Select the Asset Warp tool .
In the Properties panel, under the Tool tab, make sure the Envelope option is turned off, the Create Bones option is turned on, and the Bone Type is set to Hard.
Click the woman’s left shoulder.
Animate creates a mesh over the bitmap and creates a single joint. Your rig is established.
If you use the Selection tool to select the woman, you’ll notice that the mesh goes away, and the object on the Stage is no longer a bitmap and is now called a Warped Bitmap in the Properties panel.
The Warped Bitmap is stored in the Library as WarpedAsset_1. You’ll learn to rename and organize warped assets later in this lesson.

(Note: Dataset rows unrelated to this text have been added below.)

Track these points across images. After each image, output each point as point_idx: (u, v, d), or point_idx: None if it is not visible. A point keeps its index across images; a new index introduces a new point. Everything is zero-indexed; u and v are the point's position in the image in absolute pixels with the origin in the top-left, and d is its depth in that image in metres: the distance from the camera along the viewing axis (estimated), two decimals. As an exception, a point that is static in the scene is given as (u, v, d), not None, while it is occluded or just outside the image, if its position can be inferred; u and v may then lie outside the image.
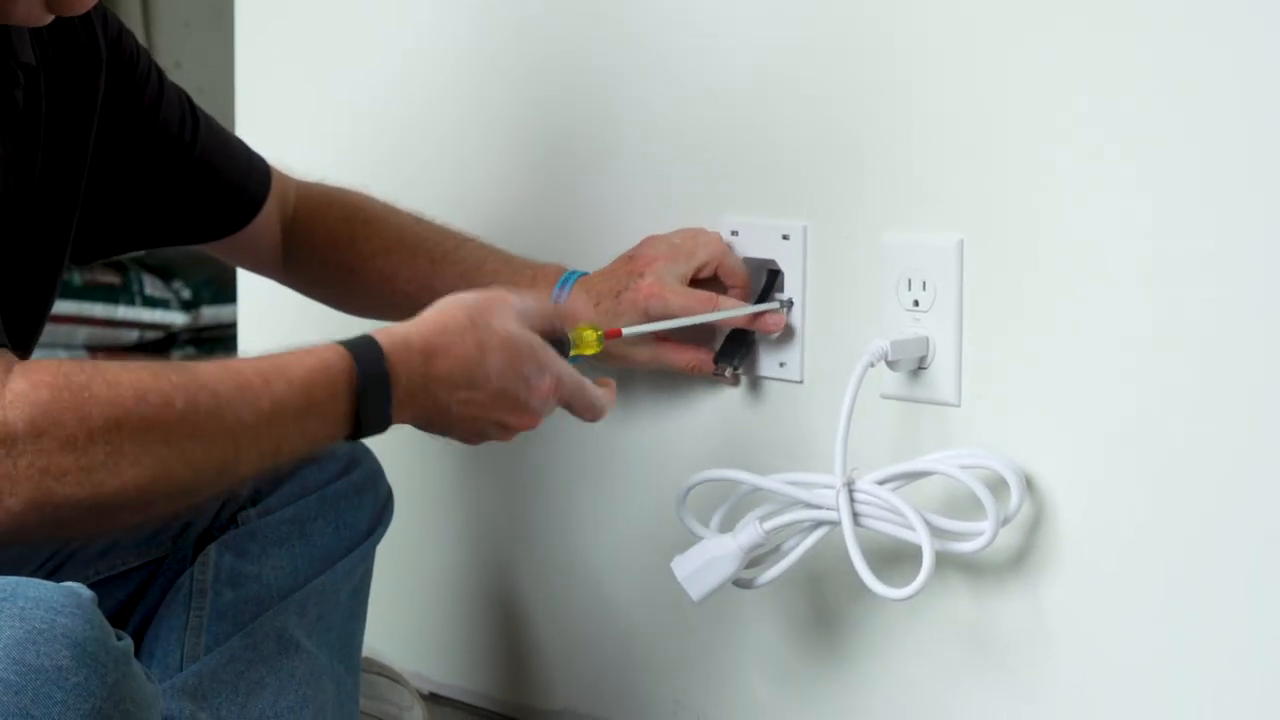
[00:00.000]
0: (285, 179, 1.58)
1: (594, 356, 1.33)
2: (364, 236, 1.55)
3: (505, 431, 1.24)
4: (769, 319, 1.43)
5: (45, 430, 1.02)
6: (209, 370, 1.10)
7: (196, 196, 1.49)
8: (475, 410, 1.20)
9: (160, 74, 1.47)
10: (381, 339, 1.16)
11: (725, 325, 1.45)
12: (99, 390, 1.04)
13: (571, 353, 1.28)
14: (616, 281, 1.44)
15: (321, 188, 1.60)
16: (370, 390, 1.15)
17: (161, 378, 1.07)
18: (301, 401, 1.12)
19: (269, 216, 1.54)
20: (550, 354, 1.24)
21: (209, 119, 1.51)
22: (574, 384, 1.26)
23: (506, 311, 1.22)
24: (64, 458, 1.03)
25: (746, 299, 1.44)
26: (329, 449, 1.19)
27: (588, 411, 1.28)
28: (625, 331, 1.36)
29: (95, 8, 1.37)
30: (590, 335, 1.30)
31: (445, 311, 1.21)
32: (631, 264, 1.44)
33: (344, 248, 1.56)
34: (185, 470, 1.07)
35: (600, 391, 1.28)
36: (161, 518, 1.13)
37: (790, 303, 1.43)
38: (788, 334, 1.44)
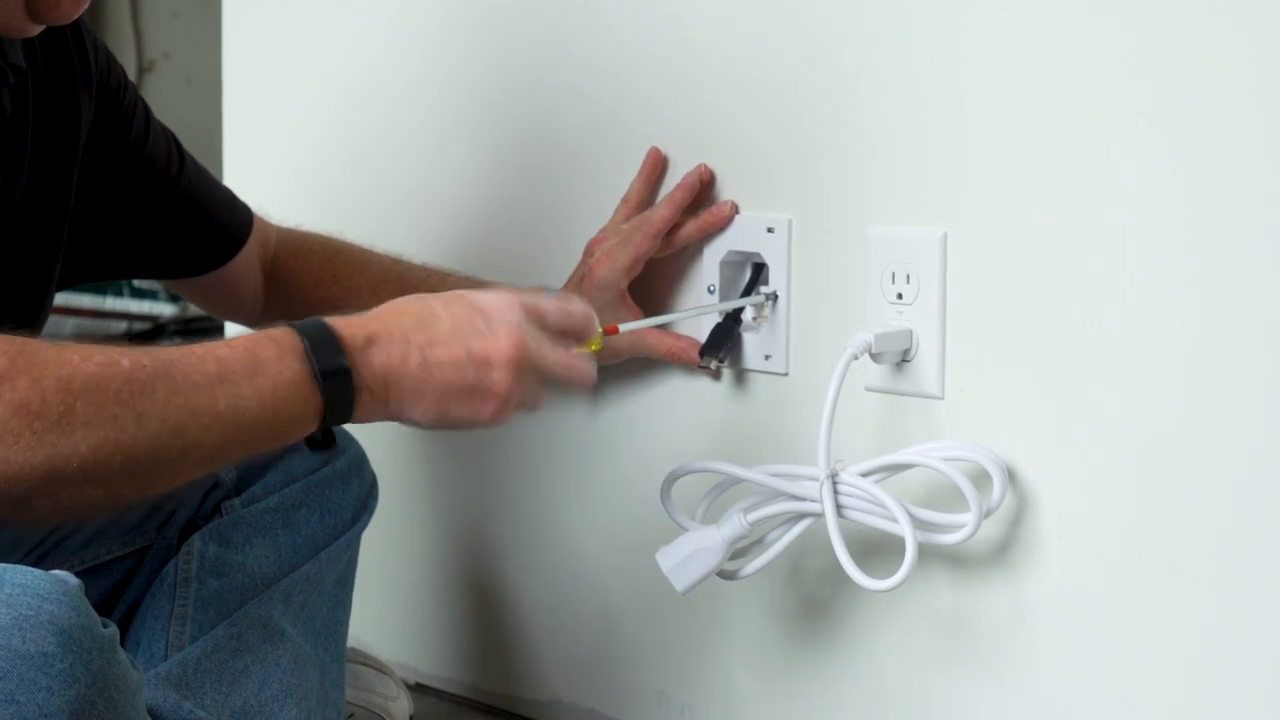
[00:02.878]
0: (267, 224, 1.59)
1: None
2: (348, 275, 1.56)
3: (484, 398, 1.16)
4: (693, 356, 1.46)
5: None
6: (150, 346, 1.10)
7: (178, 231, 1.49)
8: (443, 353, 1.15)
9: (148, 110, 1.48)
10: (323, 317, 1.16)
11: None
12: (48, 354, 1.04)
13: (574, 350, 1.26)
14: (578, 274, 1.48)
15: (302, 232, 1.61)
16: (316, 344, 1.12)
17: (104, 345, 1.07)
18: (247, 361, 1.10)
19: (249, 257, 1.55)
20: (505, 305, 1.19)
21: (194, 160, 1.52)
22: (543, 355, 1.19)
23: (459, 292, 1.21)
24: (16, 420, 1.01)
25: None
26: (305, 423, 1.13)
27: (570, 378, 1.21)
28: (621, 328, 1.35)
29: (87, 34, 1.38)
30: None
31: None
32: (585, 254, 1.48)
33: (328, 285, 1.56)
34: (140, 433, 1.05)
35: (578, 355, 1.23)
36: (129, 497, 1.09)
37: (775, 296, 1.44)
38: (773, 327, 1.44)
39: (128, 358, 1.06)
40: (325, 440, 1.18)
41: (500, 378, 1.16)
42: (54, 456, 1.02)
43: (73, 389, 1.03)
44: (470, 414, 1.17)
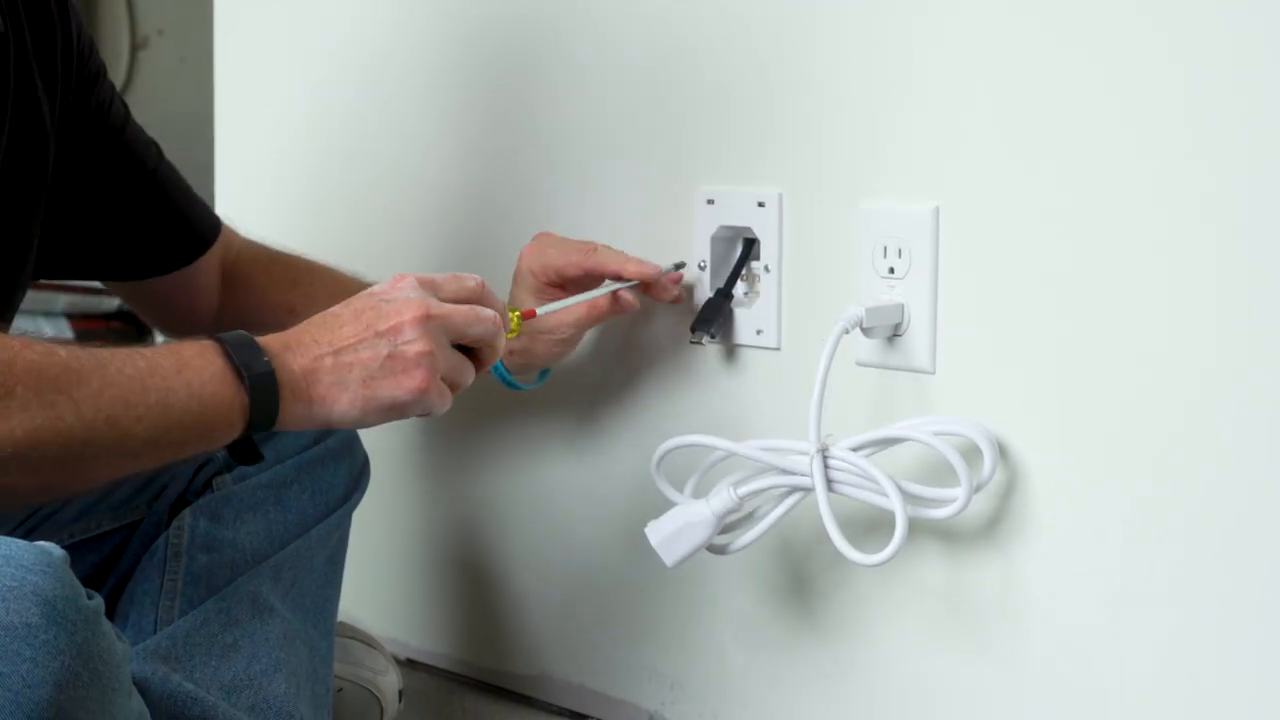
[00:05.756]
0: (233, 231, 1.60)
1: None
2: (307, 281, 1.58)
3: (405, 367, 1.19)
4: (628, 301, 1.44)
5: None
6: (80, 346, 1.13)
7: (153, 221, 1.50)
8: (351, 340, 1.18)
9: (125, 103, 1.49)
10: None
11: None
12: None
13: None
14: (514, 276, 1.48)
15: (263, 245, 1.62)
16: (235, 345, 1.15)
17: (40, 339, 1.10)
18: (173, 359, 1.13)
19: (213, 261, 1.56)
20: (397, 282, 1.23)
21: (169, 161, 1.53)
22: (446, 308, 1.22)
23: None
24: None
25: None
26: (231, 420, 1.15)
27: (480, 327, 1.23)
28: (539, 311, 1.38)
29: (74, 16, 1.39)
30: (509, 317, 1.32)
31: None
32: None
33: (287, 288, 1.58)
34: (75, 421, 1.07)
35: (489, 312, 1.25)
36: (54, 488, 1.12)
37: (683, 265, 1.45)
38: (764, 302, 1.44)
39: (64, 350, 1.09)
40: (250, 454, 1.20)
41: (412, 338, 1.19)
42: None
43: (15, 373, 1.06)
44: (399, 389, 1.19)
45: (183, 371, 1.13)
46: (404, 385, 1.19)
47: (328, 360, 1.18)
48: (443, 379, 1.21)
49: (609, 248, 1.44)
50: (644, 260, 1.44)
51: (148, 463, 1.15)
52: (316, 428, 1.20)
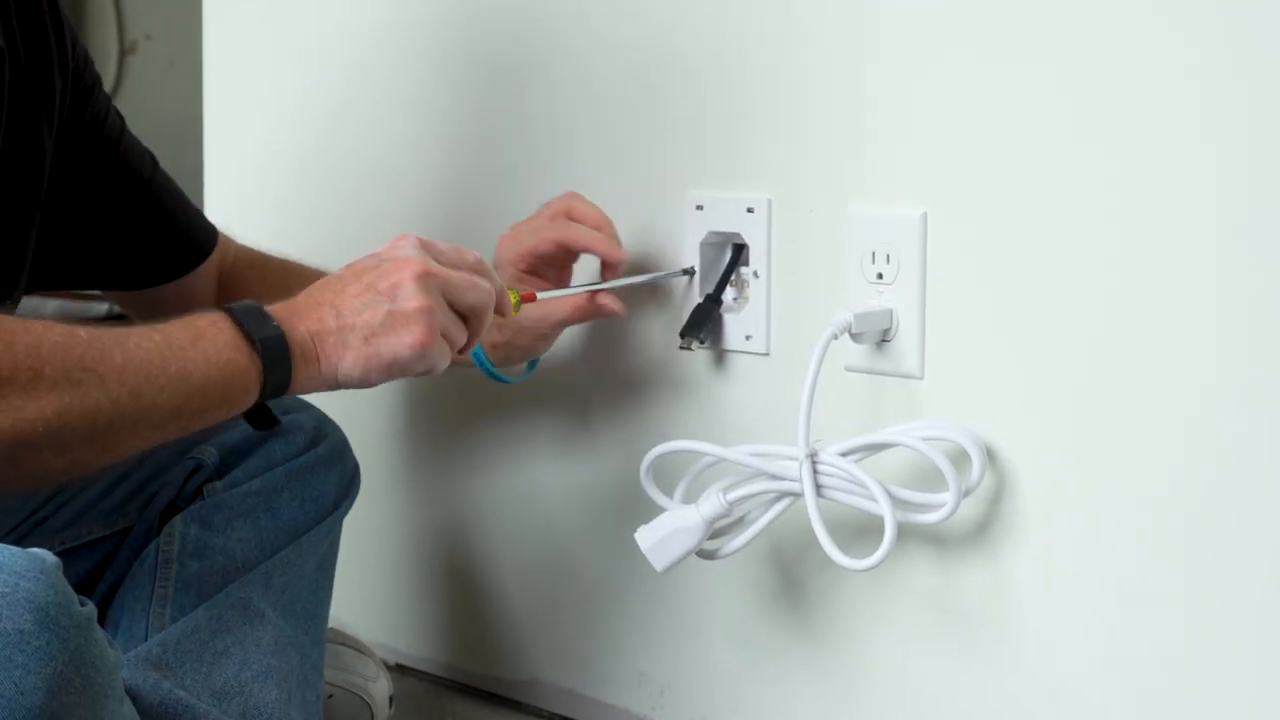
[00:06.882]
0: (229, 240, 1.61)
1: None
2: (301, 285, 1.57)
3: (405, 322, 1.20)
4: (608, 305, 1.46)
5: None
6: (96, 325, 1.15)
7: (149, 231, 1.50)
8: (354, 300, 1.20)
9: (120, 115, 1.50)
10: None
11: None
12: (14, 323, 1.08)
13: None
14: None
15: (258, 250, 1.63)
16: (243, 314, 1.18)
17: (58, 322, 1.11)
18: (187, 331, 1.15)
19: (209, 271, 1.56)
20: (398, 242, 1.25)
21: (165, 172, 1.53)
22: (445, 270, 1.24)
23: None
24: None
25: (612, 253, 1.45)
26: (247, 386, 1.17)
27: (475, 294, 1.25)
28: (540, 295, 1.39)
29: (67, 26, 1.39)
30: (509, 298, 1.32)
31: None
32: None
33: (281, 294, 1.56)
34: (102, 396, 1.09)
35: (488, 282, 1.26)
36: (86, 464, 1.13)
37: (692, 271, 1.45)
38: (753, 307, 1.44)
39: (84, 330, 1.11)
40: (266, 419, 1.21)
41: (411, 294, 1.21)
42: (20, 421, 1.06)
43: (41, 354, 1.07)
44: (400, 345, 1.20)
45: (198, 342, 1.15)
46: (405, 341, 1.20)
47: (331, 321, 1.20)
48: (442, 336, 1.22)
49: (575, 205, 1.46)
50: (612, 240, 1.45)
51: (173, 433, 1.16)
52: (326, 389, 1.21)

Select the Asset Warp tool again and click your first joint to select it. Move your cursor over the woman’s elbow.
Animate shows a preview of where a bone will be created, based on the position of the cursor.

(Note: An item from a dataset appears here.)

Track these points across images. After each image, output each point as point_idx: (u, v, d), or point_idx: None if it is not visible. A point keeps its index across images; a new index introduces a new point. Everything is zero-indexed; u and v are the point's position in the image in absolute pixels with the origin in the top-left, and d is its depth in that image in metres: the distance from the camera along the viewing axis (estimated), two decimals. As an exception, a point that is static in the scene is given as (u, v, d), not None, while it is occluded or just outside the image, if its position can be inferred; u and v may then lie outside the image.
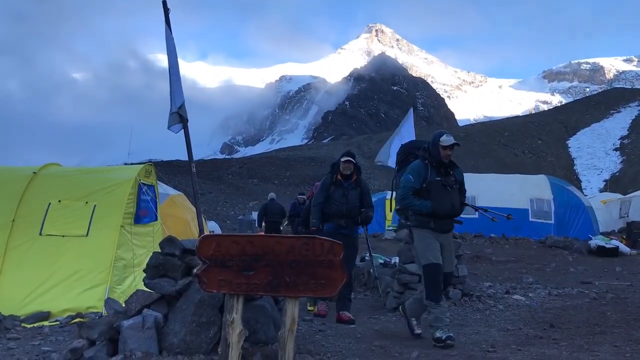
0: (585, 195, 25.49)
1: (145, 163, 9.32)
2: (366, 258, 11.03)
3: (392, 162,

Click the woman’s elbow. Animate creates another joint at her elbow, and a bone appears, connecting the first point at her shoulder and the second point at her elbow. Hard bones are shown as elongated triangles, with the fatter base at their origin and the narrower tip at the farthest joint. The first joint becomes a square, indicating that it is the root joint.

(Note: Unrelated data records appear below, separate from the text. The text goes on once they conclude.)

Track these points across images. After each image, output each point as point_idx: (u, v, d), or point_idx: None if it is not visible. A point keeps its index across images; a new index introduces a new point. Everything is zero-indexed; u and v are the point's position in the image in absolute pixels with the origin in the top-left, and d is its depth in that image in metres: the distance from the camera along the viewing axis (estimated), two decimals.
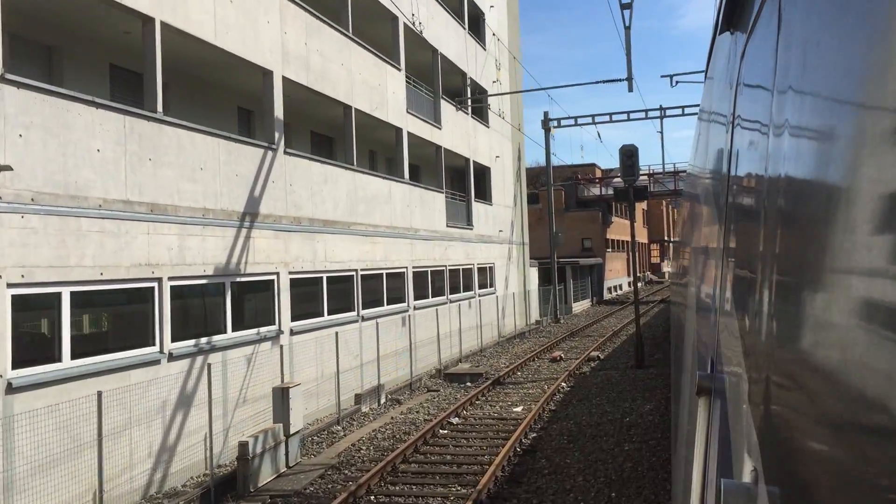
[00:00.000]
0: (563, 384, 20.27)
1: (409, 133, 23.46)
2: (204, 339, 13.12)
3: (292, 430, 13.05)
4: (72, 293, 10.39)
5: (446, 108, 27.06)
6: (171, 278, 12.29)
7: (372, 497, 11.21)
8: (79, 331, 11.02)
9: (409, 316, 22.38)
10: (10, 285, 9.41)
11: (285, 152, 16.17)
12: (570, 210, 55.56)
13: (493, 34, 33.50)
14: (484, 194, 31.83)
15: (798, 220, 0.90)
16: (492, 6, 33.58)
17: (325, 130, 22.24)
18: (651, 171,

Finally, click the woman’s left wrist.
Animate creates a third joint with another bone connecting to it. You’ve just completed the first rig for your bitmap.
Creating additional bones
Your first set of bones and joints will control the woman’s left arm. Now you’ll create additional bones for your rig for her other limbs.
With the Asset Warp tool selected, click an area outside the mesh.
The last joint of your rig becomes deselected.
Click the woman’s right shoulder.
A new joint is created.
In step 1, you needed to click an area outside the mesh to ensure that Animate creates a new joint in step 2 unconnected from a previously selected one. If you were to click the woman’s right shoulder when the joint of her left wrist was still selected, you would create a connecting bone as in the following screenshot (which is something that you do not want!).
As you did with her left arm, continue creating bones down her right arm by clicking her elbow and her wrist.
Click an area outside the mesh and build bones inside each of the woman’s legs, with joints at the hips, knees, and ankles.
Your rig is complete! Notice that your bitmap can have multiple bones that are not connected to one another.
Moving your rig
Now for the fun part. With the Asset Warp tool, you get to move the individual joints around to position your graphic for animation.
Drag the woman’s left upper arm upward by dragging on the bone between the shoulder and elbow joints.
Her arm rotates upward. The bone is highlighted in orange and the joint at the elbow is highlighted in red.
Drag the woman’s left lower arm (her forearm) upward.
Her forearm rotates upward. The bone is highlighted in orange, and the joint at the wrist is highlighted in red.
Now try dragging the joint at the woman’s left wrist.
When you move a joint, you can reposition the attached bone by stretching or shortening the bone as well as rotating it. Dragging a bone, as you did in steps 1 and 2, allows only for rotation.
Drag the joint at the woman’s left elbow so that she is fully raising her arm above her head.
Note that when you move a joint, any attached joint and bone farther down the chain also move. So when you move the upper arm bone and elbow joint, the forearm bone and wrist joint follow. Another way to describe this relationship is to call the first joint the parent and the connecting one the child. Moving the parent also moves the child.
Using rotation angles
Sometimes you’ll want precise control over the angle of a joint. You can enter numerical values for the rotation angle in the Properties panel.
Select either the bone in the woman’s right upper arm or the joint at the woman’s right elbow.
In the Properties panel, under Warp Options, enter the value –132 as the new rotation angle.
Her right arm moves upward at the new angle.
Select the bone in her right forearm or the joint at her wrist.
In the Properties panel, under Warp Options, enter the value –87 as the new rotation angle.
Her right forearm moves upward at the new angle.
Feel free to adjust either of her arms to establish the first position in the animation of the snow angel.